■ APPLY WHAT YOU READ
**A)** In the forum thread about rescued dogs' health problems, what medication must the 18-month-old dog take for the rest of her life for spaying incontinence?
**B)** Extend the forum thread about rescued dogs' health problems from the point where it stops.

# Here I go again



## Anela (Sep 8, 2007)

O.K. First let me note that I have rescued 4 dogs over the past 16 years. They were all at deaths door, two more than the others, and I literally took them from a desperate situation to a life of luxury where they want for nothing. I currently have three that for all practical purposes, are my children with fur. That said.

Two of the dogs that I rescued have developed serious health issues I have noticed others who have dogs simply don't have, and I do know lots of people with dogs. I know it's not the fault of the dog and I never regret money or time spent dealing with their issues, although, I do have limits ingrained that are not easily altered (surgery being one of them). I spend tons of time investigating their issues to make sure I am comfortable with what I am doing to help them.

I currently have a 18 month old dog that has: Spaying Incontinence, which requires she take Proin for the rest of her life. She has anxiety, and has been on Doxipin for two months, and may need to be on it for more. She is just being cured for her third urinary infection in less than a nine months, which is causing concern and consideration of surgery to correct her inverted vulva. Just two days ago, I had to rush her to the emergency clinic because she vomited blood (hopefully this issue is cured).

Again I'm not complaining here, I will always rescue dogs because I truly believe in saving a life. Some have said that I have once again been sent this creature because I'm good at dealing with this type of thing. 

I guess I am curious if others out there who have rescued dogs are having the same things to deal with. When I got the dog, she was four months old, and she filled the void left when we lost a dog that we had for 14 years, also with numerous very serious health issues (worse than this).

Thanks for the vent,

Anela


----------



## tsorcus (Aug 24, 2007)

You're wonderful for what you're doing for your dogs.

I've been lucky so far, I got Jasper at six months and he had a lump under his eye, which the vet thought was caused by a dog bite and would go down in time, but then it turned out that his tooth was also cracked and had to be removed. He also had a pretty ugly looking mole about half an inch across, which got badly infected and they were going to operate to remove it as soon as he'd recovered from his neutering operation but, after driving him mad for a month, it started to heal and then disappeared of its own accord - I put it down to better nutrition.

So I've not had too much to deal with and only spent a reasonable amount so far, hopefully this will continue!

Good luck with your dog and I hope that she improves.


----------



## Lightwingcreations (May 7, 2007)

■ DATASET RECORDS
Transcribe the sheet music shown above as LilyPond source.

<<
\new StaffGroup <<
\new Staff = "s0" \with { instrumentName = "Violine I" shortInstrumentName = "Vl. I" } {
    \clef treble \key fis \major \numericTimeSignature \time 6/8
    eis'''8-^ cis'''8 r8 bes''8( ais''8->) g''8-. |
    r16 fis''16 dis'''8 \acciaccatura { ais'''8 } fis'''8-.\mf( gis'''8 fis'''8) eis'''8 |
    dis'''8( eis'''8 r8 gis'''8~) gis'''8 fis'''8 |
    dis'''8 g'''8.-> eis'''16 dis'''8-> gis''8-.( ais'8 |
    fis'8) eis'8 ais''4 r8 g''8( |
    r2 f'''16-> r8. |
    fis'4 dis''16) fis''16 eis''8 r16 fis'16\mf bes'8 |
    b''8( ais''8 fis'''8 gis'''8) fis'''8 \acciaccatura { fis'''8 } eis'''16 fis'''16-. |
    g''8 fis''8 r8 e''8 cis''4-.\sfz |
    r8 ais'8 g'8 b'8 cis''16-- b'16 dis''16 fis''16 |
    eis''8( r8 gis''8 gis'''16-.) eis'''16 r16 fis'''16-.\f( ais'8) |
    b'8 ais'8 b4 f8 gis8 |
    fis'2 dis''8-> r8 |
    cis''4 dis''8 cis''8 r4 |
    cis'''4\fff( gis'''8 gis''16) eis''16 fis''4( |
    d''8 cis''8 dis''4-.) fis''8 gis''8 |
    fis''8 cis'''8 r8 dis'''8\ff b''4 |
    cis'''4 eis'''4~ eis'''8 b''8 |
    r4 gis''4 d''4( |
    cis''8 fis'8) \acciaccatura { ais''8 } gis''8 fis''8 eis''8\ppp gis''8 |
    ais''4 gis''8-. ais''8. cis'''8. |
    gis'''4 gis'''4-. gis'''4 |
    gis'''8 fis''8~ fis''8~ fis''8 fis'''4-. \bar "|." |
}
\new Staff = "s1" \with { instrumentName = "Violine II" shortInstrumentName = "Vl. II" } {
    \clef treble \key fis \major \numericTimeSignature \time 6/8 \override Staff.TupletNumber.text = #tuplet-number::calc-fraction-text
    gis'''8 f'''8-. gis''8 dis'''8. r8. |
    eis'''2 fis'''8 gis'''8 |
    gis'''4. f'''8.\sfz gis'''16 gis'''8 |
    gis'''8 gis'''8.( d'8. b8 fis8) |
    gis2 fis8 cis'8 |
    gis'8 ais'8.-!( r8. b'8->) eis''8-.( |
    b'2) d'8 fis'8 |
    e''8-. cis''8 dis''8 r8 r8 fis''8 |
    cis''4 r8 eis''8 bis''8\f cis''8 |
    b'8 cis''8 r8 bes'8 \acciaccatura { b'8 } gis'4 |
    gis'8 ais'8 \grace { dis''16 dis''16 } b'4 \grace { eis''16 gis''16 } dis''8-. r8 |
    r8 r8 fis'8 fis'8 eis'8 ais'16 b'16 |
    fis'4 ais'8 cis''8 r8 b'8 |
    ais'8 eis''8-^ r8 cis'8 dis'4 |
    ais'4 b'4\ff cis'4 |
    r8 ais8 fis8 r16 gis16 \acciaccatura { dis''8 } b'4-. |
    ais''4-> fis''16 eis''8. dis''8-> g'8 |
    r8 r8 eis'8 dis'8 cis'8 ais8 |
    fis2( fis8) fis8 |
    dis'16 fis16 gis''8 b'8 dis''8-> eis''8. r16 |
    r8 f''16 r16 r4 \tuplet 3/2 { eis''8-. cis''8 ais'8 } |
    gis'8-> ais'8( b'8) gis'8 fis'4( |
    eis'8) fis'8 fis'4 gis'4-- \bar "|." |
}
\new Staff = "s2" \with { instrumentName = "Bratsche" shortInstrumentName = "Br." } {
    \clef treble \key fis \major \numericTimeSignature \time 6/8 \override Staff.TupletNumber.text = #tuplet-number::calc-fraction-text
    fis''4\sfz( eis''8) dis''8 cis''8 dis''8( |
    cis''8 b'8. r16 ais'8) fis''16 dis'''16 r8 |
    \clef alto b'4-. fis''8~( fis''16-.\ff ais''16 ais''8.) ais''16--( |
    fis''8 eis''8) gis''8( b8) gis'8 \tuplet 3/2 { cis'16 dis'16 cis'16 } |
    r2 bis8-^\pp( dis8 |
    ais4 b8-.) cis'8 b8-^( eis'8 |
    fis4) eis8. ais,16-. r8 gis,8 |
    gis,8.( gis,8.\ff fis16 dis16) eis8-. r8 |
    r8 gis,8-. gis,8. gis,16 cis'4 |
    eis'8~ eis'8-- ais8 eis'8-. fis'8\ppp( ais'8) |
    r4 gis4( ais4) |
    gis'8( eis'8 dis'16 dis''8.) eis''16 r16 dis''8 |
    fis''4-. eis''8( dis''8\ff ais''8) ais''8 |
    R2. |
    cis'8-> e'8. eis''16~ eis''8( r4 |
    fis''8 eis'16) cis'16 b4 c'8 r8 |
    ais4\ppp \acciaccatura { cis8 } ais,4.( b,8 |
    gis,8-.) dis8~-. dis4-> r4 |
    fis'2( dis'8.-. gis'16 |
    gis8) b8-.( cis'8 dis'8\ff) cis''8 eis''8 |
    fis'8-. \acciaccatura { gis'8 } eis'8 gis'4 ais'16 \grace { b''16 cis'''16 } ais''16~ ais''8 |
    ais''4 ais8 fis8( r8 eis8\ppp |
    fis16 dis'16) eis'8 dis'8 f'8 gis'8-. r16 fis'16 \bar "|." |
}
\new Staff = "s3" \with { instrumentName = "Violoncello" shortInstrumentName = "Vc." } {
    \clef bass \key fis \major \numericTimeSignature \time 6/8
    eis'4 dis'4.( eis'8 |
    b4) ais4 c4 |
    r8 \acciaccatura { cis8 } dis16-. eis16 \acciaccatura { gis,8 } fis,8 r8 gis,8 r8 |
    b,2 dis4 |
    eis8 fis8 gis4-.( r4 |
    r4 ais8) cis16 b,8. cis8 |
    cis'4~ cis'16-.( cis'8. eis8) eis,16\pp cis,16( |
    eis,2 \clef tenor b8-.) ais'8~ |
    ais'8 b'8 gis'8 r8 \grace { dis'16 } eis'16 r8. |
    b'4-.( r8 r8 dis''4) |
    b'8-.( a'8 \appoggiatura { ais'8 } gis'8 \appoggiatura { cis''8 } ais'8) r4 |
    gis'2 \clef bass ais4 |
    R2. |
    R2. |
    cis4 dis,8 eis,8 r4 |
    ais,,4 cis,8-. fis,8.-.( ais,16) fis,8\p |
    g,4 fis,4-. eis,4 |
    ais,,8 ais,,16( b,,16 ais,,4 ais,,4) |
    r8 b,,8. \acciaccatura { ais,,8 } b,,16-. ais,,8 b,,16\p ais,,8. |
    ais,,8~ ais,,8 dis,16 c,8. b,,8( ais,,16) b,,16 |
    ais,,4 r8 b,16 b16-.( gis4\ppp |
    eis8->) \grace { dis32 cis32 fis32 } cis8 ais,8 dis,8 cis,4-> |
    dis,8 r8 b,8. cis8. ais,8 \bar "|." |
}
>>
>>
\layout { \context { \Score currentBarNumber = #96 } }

■ TASK-BY-TASK ANSWERS
**A)** Proin

**B)**
The adult dog that I rescued, Cowboy, came to me as skin and bones. He was also prone to ear infections and anal gland impactions (not really bad impactions, just too thick to pass on his own), and skin problems. He's also had bladder stones diagnosed once, which were small (no surgery, just SD food). It's been six years since I adopted him and his ears stopped getting infected around 4 years ago, so maybe hygiene and diet cured that. I haven't had to express his anal glands in about a year, again maybe diet. He's not had any more problems with his bladder that I can see either. Now his skin has started improving some since I switched him to a raw diet, it no longer flakes. He still has oily skin, which leads to acne, and I'm not sure that will ever change. He has an umbilical hernia that isn't very bad, nothing poking through. And, I just switched vets and she found on her physical (very thorough  ) that he had a slight luxating patell in his left leg which I had never been aware of, it's very mild.
Not the healthiest rescue, but definately nothing terrible. He also has termperment issues that I always have to work around, so he's not _always_ the easiest dog, but I still think he's great! The saving grace is that he is _very predictable_, which I'll take any day over unpredictable.


----------



## Anela (Sep 8, 2007)

Thanks for the replies!

For all of the issues my dogs have had, I do consider myself blessed that I have them. I really enjoy watching them develop their own personalities after nurturing.

Making the decisions about their health and doing all of the research etc. is something that I realize comes with the territory. I have a wonderful vet, and two others that I trust immensely that I consult with. 

After I do all of my homework, I take comfort in knowing I made the right decision, it's just getting to the decision that is so much of a strain.

Thanks again!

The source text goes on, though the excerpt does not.